*** Information shown Section Begins ***

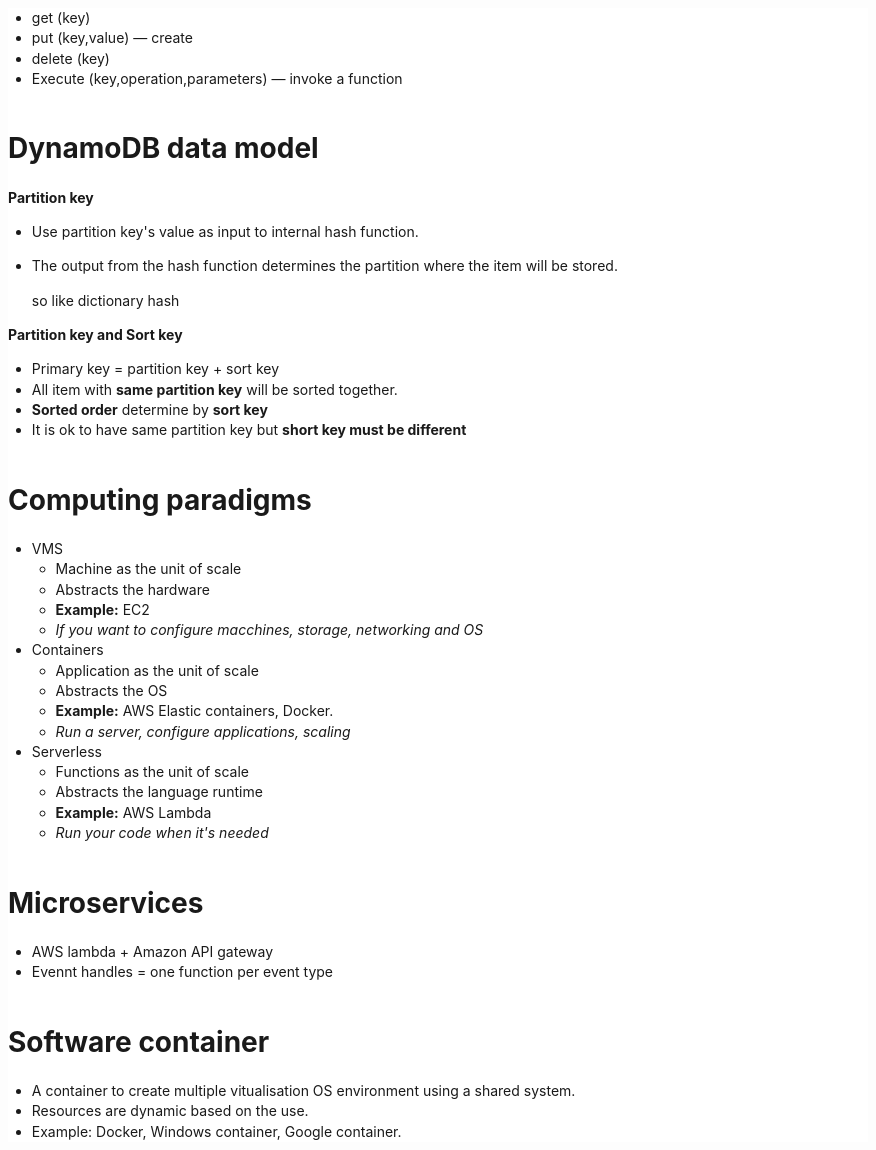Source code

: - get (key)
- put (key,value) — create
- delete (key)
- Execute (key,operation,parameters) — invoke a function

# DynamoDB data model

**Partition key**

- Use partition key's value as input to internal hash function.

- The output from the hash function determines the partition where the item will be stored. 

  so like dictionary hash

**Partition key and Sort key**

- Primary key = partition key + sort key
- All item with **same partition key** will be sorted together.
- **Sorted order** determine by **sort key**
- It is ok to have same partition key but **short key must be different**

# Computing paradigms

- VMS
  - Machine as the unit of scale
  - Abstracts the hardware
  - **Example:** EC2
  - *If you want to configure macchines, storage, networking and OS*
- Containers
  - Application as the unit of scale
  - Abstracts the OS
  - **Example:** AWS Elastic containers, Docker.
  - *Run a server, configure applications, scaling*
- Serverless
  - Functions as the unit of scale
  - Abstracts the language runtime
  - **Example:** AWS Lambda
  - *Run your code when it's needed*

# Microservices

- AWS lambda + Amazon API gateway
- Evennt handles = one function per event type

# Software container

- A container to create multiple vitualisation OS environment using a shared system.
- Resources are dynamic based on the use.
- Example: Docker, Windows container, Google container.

*** Information shown Section Ends ***

> _Activity_:
Repeat the lines of the listing from the line with "# Microservices" up to and including the line with "# Software container".

> _Exercise result_:
# Microservices

- AWS lambda + Amazon API gateway
- Evennt handles = one function per event type

# Software container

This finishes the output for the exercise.